** start INPUT DATA **
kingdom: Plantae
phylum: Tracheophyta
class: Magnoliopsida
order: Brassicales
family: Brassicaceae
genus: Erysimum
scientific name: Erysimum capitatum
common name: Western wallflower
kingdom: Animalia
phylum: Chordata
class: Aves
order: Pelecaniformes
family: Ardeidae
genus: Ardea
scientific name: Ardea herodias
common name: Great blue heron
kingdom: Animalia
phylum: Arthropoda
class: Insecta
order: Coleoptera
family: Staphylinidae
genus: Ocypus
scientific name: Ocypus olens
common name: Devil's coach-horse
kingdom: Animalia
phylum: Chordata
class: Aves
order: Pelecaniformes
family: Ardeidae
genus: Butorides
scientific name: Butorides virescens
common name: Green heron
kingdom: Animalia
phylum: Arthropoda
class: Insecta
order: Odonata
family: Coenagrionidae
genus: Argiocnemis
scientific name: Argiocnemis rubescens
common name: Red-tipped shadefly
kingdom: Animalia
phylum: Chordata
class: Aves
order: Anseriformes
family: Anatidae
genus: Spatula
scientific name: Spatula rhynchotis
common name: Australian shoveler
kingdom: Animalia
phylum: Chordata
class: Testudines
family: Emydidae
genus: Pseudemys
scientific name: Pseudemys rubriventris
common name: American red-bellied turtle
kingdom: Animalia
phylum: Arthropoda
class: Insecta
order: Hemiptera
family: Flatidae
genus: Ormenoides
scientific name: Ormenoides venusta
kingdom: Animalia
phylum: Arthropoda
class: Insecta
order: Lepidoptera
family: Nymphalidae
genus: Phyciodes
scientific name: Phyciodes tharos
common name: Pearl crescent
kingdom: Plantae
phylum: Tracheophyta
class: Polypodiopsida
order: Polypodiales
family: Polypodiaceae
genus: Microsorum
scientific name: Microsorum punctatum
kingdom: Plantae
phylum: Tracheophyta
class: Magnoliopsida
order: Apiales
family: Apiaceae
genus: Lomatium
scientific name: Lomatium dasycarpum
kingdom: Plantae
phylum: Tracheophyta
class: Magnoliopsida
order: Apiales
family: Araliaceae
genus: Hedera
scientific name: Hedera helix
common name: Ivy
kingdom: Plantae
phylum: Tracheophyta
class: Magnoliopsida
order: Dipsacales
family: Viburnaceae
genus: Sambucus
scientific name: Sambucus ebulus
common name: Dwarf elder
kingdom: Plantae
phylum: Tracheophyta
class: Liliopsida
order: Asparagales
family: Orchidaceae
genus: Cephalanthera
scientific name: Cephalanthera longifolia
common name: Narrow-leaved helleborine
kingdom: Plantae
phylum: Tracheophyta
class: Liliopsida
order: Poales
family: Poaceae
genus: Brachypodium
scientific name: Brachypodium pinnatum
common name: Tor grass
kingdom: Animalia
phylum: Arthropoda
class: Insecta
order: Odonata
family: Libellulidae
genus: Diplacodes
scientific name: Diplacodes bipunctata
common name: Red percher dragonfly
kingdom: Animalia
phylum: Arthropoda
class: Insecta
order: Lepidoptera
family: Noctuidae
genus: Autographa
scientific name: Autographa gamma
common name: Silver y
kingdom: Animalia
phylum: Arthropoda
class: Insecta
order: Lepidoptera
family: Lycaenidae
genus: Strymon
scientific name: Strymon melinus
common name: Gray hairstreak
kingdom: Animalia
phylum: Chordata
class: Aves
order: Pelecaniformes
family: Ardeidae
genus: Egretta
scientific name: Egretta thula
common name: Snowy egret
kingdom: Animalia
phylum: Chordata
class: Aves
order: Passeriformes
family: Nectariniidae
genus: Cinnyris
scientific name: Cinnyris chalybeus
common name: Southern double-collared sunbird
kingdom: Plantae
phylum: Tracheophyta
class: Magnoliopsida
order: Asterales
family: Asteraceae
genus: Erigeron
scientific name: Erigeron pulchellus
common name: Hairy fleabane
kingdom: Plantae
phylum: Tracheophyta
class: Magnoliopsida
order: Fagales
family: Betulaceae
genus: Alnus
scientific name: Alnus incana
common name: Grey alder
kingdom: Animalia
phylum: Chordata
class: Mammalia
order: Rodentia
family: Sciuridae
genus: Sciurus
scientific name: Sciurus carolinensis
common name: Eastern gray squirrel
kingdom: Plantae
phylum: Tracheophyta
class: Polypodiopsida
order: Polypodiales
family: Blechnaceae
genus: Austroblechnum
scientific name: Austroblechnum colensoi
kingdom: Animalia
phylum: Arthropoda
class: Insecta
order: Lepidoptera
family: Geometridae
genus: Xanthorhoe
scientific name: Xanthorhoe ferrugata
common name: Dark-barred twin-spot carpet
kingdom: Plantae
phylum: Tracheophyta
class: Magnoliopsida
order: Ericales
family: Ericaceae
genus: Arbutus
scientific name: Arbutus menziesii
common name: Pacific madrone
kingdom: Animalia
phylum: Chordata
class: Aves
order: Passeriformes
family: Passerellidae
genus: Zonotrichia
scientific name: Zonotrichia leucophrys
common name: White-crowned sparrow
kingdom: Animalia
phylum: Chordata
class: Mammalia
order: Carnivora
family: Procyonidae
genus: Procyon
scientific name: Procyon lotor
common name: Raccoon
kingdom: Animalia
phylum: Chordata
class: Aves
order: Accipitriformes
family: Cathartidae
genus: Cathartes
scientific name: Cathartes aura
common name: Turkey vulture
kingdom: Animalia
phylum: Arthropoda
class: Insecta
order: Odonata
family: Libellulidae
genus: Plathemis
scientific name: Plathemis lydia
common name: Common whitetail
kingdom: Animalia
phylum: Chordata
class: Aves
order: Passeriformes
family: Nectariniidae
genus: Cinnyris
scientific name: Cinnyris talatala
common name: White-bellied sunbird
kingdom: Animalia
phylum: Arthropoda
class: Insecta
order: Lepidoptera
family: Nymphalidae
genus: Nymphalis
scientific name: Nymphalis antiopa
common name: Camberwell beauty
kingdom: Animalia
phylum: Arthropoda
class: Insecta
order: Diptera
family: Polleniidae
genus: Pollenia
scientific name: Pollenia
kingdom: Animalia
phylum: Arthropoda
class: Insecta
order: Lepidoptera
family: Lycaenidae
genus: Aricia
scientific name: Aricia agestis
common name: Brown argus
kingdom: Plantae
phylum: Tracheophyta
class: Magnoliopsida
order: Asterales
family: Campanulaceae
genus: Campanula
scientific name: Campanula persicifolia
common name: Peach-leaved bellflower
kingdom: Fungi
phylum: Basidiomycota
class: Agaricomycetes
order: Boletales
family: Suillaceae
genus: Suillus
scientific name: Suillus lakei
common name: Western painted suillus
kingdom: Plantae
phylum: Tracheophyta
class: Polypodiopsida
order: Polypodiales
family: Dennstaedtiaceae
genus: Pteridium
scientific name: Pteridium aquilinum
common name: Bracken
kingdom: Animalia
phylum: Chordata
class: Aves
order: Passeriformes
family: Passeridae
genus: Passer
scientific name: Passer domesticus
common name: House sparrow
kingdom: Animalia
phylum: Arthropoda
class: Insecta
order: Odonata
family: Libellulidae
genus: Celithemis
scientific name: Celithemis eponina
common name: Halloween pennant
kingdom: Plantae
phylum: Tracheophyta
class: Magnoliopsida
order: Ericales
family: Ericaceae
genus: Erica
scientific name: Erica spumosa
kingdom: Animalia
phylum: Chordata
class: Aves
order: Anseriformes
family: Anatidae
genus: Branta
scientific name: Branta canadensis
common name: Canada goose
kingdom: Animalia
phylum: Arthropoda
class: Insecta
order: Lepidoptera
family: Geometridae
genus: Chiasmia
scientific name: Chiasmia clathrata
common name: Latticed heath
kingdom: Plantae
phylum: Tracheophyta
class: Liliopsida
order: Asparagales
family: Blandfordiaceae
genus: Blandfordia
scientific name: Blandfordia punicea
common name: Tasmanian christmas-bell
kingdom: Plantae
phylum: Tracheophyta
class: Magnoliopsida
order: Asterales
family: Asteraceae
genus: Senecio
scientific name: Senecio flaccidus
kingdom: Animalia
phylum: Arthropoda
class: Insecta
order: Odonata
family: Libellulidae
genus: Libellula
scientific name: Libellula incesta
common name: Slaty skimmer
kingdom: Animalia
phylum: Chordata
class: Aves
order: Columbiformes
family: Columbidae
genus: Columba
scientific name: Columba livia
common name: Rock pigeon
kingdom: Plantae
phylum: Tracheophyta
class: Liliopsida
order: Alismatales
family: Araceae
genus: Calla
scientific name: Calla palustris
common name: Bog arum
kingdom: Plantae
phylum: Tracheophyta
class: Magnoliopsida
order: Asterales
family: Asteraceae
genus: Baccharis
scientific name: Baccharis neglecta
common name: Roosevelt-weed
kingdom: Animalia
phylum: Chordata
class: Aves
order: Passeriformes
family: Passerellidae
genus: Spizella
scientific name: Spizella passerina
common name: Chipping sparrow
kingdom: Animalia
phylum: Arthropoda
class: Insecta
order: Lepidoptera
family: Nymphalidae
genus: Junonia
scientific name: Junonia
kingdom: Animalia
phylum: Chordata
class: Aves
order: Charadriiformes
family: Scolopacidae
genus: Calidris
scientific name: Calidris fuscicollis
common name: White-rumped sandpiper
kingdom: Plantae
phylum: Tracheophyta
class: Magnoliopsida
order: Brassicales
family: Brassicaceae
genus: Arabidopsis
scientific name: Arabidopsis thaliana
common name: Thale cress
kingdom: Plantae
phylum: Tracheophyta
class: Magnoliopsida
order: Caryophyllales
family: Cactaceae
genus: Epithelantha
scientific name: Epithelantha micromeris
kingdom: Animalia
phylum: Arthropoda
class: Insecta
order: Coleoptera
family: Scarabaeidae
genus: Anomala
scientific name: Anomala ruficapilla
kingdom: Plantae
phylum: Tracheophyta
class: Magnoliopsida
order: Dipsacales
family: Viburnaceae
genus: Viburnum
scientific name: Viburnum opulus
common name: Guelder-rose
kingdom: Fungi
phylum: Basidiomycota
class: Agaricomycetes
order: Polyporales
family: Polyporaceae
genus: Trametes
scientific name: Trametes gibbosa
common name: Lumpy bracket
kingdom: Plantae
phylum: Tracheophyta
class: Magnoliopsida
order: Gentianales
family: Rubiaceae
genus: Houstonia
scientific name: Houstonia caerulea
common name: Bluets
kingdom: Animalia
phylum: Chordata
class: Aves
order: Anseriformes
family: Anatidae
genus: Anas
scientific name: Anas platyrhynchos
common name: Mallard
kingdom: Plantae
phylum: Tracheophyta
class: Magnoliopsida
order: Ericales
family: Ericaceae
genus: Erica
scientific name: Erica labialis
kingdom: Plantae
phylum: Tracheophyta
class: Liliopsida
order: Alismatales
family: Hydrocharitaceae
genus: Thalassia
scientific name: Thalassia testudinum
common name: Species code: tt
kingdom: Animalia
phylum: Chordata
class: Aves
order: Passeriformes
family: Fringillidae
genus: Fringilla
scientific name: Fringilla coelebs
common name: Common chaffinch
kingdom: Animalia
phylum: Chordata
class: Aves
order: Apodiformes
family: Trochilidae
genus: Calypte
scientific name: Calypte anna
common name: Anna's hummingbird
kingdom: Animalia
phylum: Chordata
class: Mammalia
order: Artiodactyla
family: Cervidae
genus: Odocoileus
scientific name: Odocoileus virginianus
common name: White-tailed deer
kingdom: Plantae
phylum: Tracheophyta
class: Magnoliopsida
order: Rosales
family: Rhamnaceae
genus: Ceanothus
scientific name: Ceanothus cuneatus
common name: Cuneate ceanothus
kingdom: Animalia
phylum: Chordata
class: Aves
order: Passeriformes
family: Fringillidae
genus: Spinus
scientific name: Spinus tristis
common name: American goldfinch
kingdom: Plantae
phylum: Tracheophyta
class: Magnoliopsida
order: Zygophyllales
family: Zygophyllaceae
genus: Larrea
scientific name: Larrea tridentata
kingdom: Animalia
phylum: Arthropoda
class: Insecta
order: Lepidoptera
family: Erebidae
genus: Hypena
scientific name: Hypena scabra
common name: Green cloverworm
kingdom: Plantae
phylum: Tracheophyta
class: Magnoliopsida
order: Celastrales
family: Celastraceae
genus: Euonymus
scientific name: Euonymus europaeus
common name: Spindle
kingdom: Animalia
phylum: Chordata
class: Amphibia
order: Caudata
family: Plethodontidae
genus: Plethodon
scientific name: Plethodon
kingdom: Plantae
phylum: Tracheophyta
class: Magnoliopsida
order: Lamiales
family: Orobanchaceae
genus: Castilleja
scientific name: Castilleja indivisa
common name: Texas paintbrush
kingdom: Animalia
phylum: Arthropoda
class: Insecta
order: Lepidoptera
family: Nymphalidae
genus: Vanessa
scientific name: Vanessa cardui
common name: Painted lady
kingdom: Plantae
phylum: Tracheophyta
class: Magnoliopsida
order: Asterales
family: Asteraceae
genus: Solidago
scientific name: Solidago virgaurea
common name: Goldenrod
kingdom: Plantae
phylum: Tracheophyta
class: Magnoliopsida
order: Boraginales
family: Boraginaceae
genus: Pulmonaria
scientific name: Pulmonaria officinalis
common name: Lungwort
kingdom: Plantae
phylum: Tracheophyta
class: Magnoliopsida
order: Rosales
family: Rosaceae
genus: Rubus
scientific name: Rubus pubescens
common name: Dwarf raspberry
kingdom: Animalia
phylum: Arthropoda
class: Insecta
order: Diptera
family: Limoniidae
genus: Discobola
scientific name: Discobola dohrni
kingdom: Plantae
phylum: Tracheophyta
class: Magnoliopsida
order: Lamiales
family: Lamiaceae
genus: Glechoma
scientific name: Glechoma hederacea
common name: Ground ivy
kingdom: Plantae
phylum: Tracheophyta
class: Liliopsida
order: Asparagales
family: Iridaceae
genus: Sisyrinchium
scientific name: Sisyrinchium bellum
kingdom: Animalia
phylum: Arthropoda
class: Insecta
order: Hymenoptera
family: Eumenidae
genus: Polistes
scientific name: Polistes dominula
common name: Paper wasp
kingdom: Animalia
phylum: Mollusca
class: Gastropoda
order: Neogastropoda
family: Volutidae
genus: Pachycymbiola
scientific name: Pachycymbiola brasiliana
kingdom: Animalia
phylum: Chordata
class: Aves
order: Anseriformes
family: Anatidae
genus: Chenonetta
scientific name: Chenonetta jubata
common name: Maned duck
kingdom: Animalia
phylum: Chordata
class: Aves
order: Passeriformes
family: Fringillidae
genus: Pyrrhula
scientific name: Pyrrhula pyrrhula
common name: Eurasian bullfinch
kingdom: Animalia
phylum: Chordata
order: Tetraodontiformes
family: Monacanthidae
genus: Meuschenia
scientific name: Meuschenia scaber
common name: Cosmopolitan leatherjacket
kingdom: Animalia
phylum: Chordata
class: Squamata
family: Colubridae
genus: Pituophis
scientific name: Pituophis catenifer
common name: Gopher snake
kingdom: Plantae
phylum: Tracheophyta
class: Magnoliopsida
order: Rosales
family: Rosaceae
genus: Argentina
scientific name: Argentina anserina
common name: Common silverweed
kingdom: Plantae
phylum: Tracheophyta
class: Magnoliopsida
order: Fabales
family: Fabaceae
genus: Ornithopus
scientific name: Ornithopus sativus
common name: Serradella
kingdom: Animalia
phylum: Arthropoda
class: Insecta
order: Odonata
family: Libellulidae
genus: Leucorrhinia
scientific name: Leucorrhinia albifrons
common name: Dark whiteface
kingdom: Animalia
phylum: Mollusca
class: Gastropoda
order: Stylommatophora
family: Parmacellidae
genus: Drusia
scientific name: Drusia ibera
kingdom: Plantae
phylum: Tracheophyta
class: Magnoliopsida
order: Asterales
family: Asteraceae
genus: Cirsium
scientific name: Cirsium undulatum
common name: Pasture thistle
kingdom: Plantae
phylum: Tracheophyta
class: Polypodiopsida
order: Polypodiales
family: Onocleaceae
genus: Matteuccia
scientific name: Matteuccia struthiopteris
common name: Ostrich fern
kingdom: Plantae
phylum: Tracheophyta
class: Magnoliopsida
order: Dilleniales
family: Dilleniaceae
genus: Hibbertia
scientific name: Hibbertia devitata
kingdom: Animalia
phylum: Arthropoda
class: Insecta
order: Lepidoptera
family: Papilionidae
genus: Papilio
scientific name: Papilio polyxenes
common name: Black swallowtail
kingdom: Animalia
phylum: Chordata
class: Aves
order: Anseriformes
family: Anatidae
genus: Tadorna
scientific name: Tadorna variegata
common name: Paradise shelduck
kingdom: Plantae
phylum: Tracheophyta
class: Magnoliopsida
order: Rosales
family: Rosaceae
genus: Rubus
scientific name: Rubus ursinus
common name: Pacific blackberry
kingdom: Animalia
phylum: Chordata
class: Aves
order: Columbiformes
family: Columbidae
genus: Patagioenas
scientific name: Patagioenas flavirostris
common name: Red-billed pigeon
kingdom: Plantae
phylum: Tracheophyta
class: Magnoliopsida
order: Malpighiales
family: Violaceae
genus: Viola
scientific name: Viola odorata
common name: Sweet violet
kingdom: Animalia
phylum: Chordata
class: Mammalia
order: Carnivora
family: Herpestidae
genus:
** end INPUT DATA **
### SHORT EXERCISE:
Rename "common name" to "everyday name" in the lines from the start of the items to the line with "genus: Butorides", and write out those lines again with nothing else changed.

### OUTPUT:
kingdom: Plantae
phylum: Tracheophyta
class: Magnoliopsida
order: Brassicales
family: Brassicaceae
genus: Erysimum
scientific name: Erysimum capitatum
everyday name: Western wallflower
kingdom: Animalia
phylum: Chordata
class: Aves
order: Pelecaniformes
family: Ardeidae
genus: Ardea
scientific name: Ardea herodias
everyday name: Great blue heron
kingdom: Animalia
phylum: Arthropoda
class: Insecta
order: Coleoptera
family: Staphylinidae
genus: Ocypus
scientific name: Ocypus olens
everyday name: Devil's coach-horse
kingdom: Animalia
phylum: Chordata
class: Aves
order: Pelecaniformes
family: Ardeidae
genus: Butorides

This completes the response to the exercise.